Task goal —
Each record below must be returned exactly as shown.

Input rows —

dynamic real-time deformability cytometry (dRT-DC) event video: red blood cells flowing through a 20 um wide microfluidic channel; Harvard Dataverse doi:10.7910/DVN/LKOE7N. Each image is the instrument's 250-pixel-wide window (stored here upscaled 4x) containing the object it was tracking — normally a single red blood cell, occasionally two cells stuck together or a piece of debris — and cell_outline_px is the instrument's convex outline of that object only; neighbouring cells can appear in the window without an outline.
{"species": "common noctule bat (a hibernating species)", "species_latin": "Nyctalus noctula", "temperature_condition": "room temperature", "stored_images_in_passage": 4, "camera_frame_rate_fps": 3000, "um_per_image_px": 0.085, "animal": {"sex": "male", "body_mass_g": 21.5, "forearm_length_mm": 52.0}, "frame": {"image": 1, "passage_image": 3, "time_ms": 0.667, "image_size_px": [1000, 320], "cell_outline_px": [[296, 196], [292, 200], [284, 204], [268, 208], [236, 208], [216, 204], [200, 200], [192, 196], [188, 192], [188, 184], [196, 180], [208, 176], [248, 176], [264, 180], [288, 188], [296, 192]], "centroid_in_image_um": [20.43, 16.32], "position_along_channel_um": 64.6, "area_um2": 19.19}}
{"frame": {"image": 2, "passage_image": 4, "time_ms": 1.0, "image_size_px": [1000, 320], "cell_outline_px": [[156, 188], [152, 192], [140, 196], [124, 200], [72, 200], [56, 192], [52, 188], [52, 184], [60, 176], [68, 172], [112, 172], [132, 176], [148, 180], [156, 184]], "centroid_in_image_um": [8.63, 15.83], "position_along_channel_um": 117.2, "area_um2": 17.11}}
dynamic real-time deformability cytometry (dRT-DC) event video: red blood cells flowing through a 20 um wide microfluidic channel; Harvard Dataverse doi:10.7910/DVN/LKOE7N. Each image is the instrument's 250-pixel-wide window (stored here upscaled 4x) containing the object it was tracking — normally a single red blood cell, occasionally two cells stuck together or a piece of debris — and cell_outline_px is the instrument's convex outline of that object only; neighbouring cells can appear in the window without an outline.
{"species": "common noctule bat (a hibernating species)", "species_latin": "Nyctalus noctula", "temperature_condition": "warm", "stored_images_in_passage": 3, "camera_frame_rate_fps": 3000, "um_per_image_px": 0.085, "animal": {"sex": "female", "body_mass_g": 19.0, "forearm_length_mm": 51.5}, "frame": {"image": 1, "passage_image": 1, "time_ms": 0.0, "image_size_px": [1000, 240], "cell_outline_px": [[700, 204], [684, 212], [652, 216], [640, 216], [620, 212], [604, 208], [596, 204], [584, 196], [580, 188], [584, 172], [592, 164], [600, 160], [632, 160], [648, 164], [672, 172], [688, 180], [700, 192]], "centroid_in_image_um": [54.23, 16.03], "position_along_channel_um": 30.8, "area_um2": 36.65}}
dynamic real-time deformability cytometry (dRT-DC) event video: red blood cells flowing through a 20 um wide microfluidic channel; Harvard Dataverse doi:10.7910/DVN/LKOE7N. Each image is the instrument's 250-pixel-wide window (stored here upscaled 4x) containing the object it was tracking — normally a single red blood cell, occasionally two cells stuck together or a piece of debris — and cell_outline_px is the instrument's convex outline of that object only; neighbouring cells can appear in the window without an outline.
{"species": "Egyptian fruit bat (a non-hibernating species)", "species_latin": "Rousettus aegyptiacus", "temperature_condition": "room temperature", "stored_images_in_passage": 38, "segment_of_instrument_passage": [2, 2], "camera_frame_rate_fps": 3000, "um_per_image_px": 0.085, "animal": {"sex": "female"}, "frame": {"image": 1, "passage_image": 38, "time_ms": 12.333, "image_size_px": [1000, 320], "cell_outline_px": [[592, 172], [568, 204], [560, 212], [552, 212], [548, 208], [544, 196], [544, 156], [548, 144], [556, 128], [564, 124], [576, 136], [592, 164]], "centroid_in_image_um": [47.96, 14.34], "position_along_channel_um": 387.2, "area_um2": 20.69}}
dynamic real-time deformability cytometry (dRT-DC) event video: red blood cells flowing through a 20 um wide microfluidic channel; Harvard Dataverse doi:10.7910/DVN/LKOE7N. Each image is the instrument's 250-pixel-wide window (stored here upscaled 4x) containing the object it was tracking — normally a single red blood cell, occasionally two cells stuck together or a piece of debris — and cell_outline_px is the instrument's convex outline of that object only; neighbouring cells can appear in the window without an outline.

Output of the exercise —
dynamic real-time deformability cytometry (dRT-DC) event video: red blood cells flowing through a 20 um wide microfluidic channel; Harvard Dataverse doi:10.7910/DVN/LKOE7N. Each image is the instrument's 250-pixel-wide window (stored here upscaled 4x) containing the object it was tracking — normally a single red blood cell, occasionally two cells stuck together or a piece of debris — and cell_outline_px is the instrument's convex outline of that object only; neighbouring cells can appear in the window without an outline.
{"species": "common noctule bat (a hibernating species)", "species_latin": "Nyctalus noctula", "temperature_condition": "room temperature", "stored_images_in_passage": 4, "camera_frame_rate_fps": 3000, "um_per_image_px": 0.085, "animal": {"sex": "male", "body_mass_g": 21.5, "forearm_length_mm": 52.0}, "frame": {"image": 1, "passage_image": 3, "time_ms": 0.667, "image_size_px": [1000, 320], "cell_outline_px": [[296, 196], [292, 200], [284, 204], [268, 208], [236, 208], [216, 204], [200, 200], [192, 196], [188, 192], [188, 184], [196, 180], [208, 176], [248, 176], [264, 180], [288, 188], [296, 192]], "centroid_in_image_um": [20.43, 16.32], "position_along_channel_um": 64.6, "area_um2": 19.19}}
{"frame": {"image": 2, "passage_image": 4, "time_ms": 1.0, "image_size_px": [1000, 320], "cell_outline_px": [[156, 188], [152, 192], [140, 196], [124, 200], [72, 200], [56, 192], [52, 188], [52, 184], [60, 176], [68, 172], [112, 172], [132, 176], [148, 180], [156, 184]], "centroid_in_image_um": [8.63, 15.83], "position_along_channel_um": 117.2, "area_um2": 17.11}}
dynamic real-time deformability cytometry (dRT-DC) event video: red blood cells flowing through a 20 um wide microfluidic channel; Harvard Dataverse doi:10.7910/DVN/LKOE7N. Each image is the instrument's 250-pixel-wide window (stored here upscaled 4x) containing the object it was tracking — normally a single red blood cell, occasionally two cells stuck together or a piece of debris — and cell_outline_px is the instrument's convex outline of that object only; neighbouring cells can appear in the window without an outline.
{"species": "common noctule bat (a hibernating species)", "species_latin": "Nyctalus noctula", "temperature_condition": "warm", "stored_images_in_passage": 3, "camera_frame_rate_fps": 3000, "um_per_image_px": 0.085, "animal": {"sex": "female", "body_mass_g": 19.0, "forearm_length_mm": 51.5}, "frame": {"image": 1, "passage_image": 1, "time_ms": 0.0, "image_size_px": [1000, 240], "cell_outline_px": [[700, 204], [684, 212], [652, 216], [640, 216], [620, 212], [604, 208], [596, 204], [584, 196], [580, 188], [584, 172], [592, 164], [600, 160], [632, 160], [648, 164], [672, 172], [688, 180], [700, 192]], "centroid_in_image_um": [54.23, 16.03], "position_along_channel_um": 30.8, "area_um2": 36.65}}
dynamic real-time deformability cytometry (dRT-DC) event video: red blood cells flowing through a 20 um wide microfluidic channel; Harvard Dataverse doi:10.7910/DVN/LKOE7N. Each image is the instrument's 250-pixel-wide window (stored here upscaled 4x) containing the object it was tracking — normally a single red blood cell, occasionally two cells stuck together or a piece of debris — and cell_outline_px is the instrument's convex outline of that object only; neighbouring cells can appear in the window without an outline.
{"species": "Egyptian fruit bat (a non-hibernating species)", "species_latin": "Rousettus aegyptiacus", "temperature_condition": "room temperature", "stored_images_in_passage": 38, "segment_of_instrument_passage": [2, 2], "camera_frame_rate_fps": 3000, "um_per_image_px": 0.085, "animal": {"sex": "female"}, "frame": {"image": 1, "passage_image": 38, "time_ms": 12.333, "image_size_px": [1000, 320], "cell_outline_px": [[592, 172], [568, 204], [560, 212], [552, 212], [548, 208], [544, 196], [544, 156], [548, 144], [556, 128], [564, 124], [576, 136], [592, 164]], "centroid_in_image_um": [47.96, 14.34], "position_along_channel_um": 387.2, "area_um2": 20.69}}
dynamic real-time deformability cytometry (dRT-DC) event video: red blood cells flowing through a 20 um wide microfluidic channel; Harvard Dataverse doi:10.7910/DVN/LKOE7N. Each image is the instrument's 250-pixel-wide window (stored here upscaled 4x) containing the object it was tracking — normally a single red blood cell, occasionally two cells stuck together or a piece of debris — and cell_outline_px is the instrument's convex outline of that object only; neighbouring cells can appear in the window without an outline.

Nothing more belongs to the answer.